Selected passage:
--- START ---

About this collection

Woody plants are some of the tallest, largest, and longest-lived lifeforms on Earth. Their raw materials have literally framed and supported past human development, continues to do so today, and may aid humanity to combat and cope with future challenges, like climate change. All of the ecological and societal achievements of woody plants are due, in part, to a thin barrier between their internal and external worlds: bark. There is a lot of bark, too. Current estimates find that there is >40 million km2 of bark surface area, which is nearly as large as the entire Asian continent!

Bark acts as both an environmental barrier (to pests and fire, for example) and an interface between woody plants and their environment. Even when bark is shed by a plant, or if a plant dies, bark persists and continues to act in the environment over years-to-decades. In forests where woody plants lose their leaves every season, bark, again, persists. Thus, bark has many opportunities to interact with the water cycle—from the top of live and dead tree canopies to the bottom of the forest floor.

This Collection shines a light into this ‘bark side’ of the water cycle, examining several core concepts and new discoveries from the companion article collection in Frontiers in Forests and Global Change.

There are several reasons why the ‘bark side’ of the water cycle requires our attention. First, most precipitation over land falls over forests and must pass through their leaves, bark and litter to reach the surface. At the surface, freshwater resources are getting scarcer and their management is becoming more socio-politically and economically complex. Finally, climate change is altering the patterns and timing of precipitation supplies around the world; however, the land surface and climate models used to predict and adapt to climate change only superficially include bark’s roles in the water cycle.

Therefore, it is possible that an increased curiosity and awareness of this veritable ‘bark continent’ and its importance for our planet’s water cycle can improve the appreciation and conservation of forest ecosystems and related water resources.

--- END ---

[Chart-based quiz items]
--- START ---

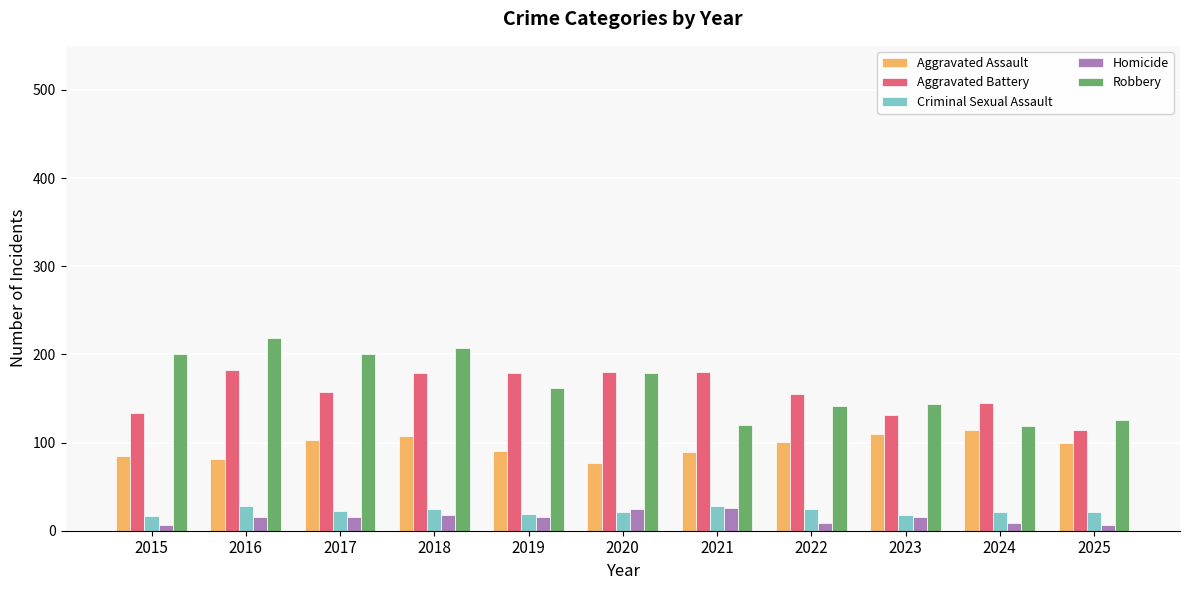

How many series are shown in this chart?

5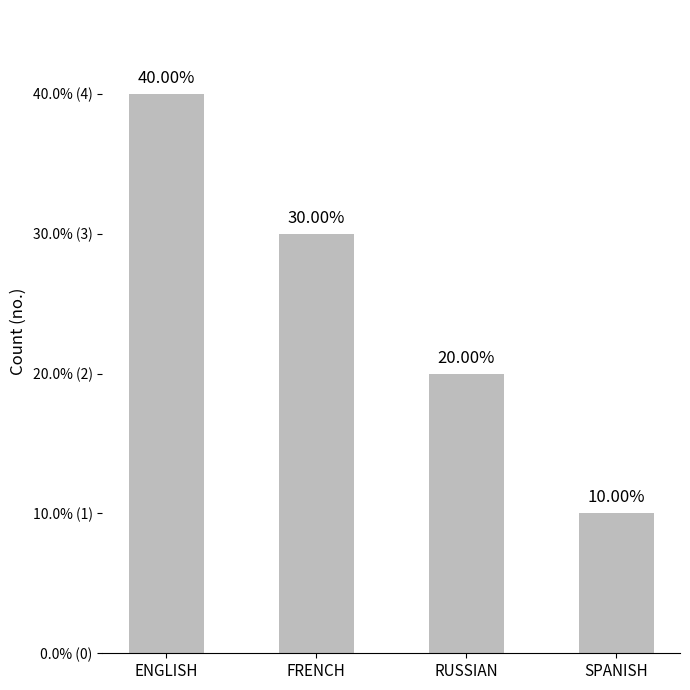

List the labels in order of value, smallest first.

SPANISH, RUSSIAN, FRENCH, ENGLISH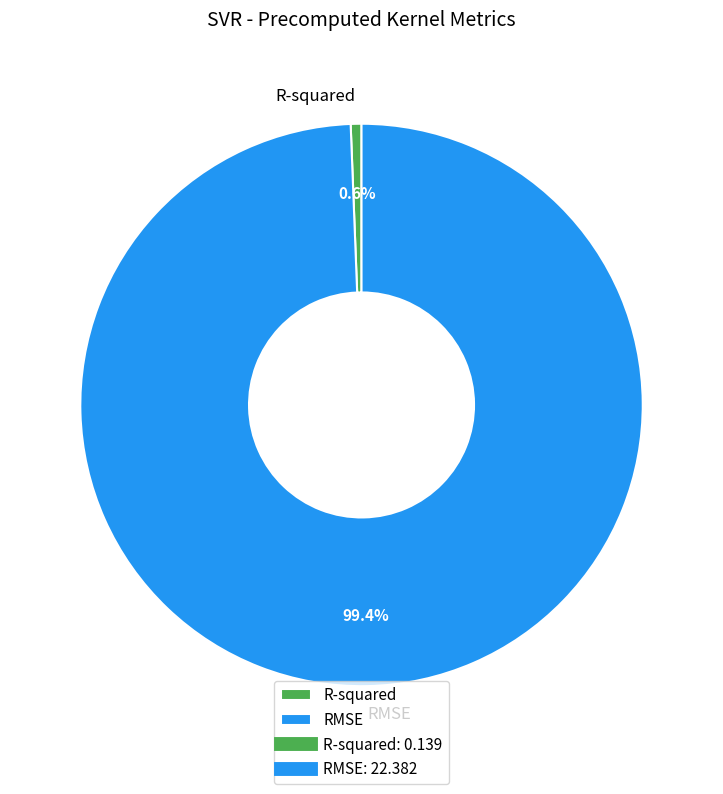

The RMSE slice represents 89% of the pie. True or false?

False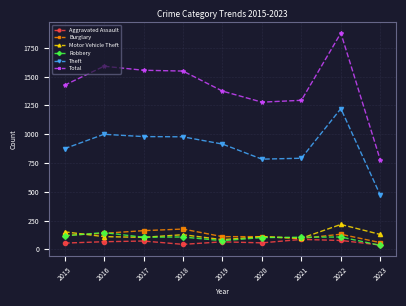

Which series has the largest total across all categories?

Total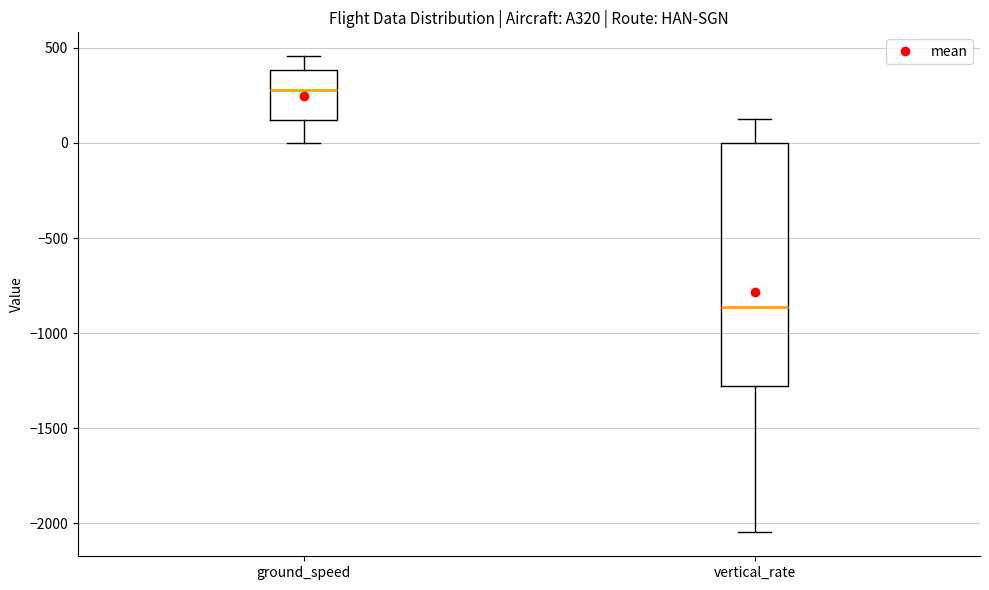

Where does the upper whisker of the box for ground_speed end on the y-axis? The values are not printed on the chart, so give them approximately, as read against the axis.

450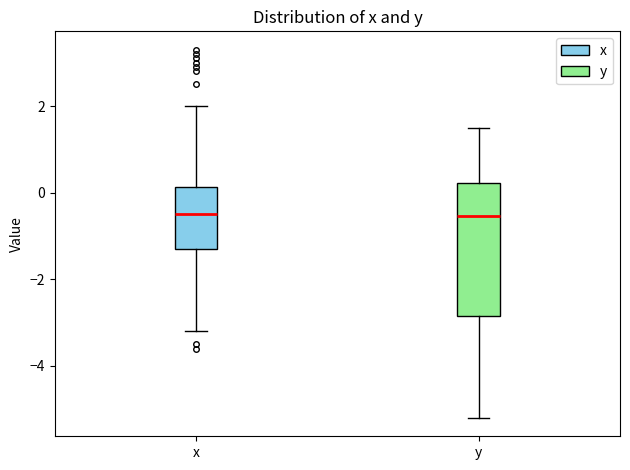

Reading left to right, transcribe this box plot: for each box, give where its median line is, the range the box spans, and where its two whiskers end, as read against the y-axis. The values are not printed on the chart, so give them approximately, as read against the axis.

x: median -0.4, box -1.2 to 0.2, whiskers -3.2 to 2.0
y: median -0.6, box -2.8 to 0.2, whiskers -5.2 to 1.6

--- END ---

Task brief:
According to the passage on bark, what is the current estimate of the bark surface area on Earth? None of the items are needed for the work with the passage on bark.

Exercise answer:
More than 40 million km2, nearly as large as the entire Asian continent.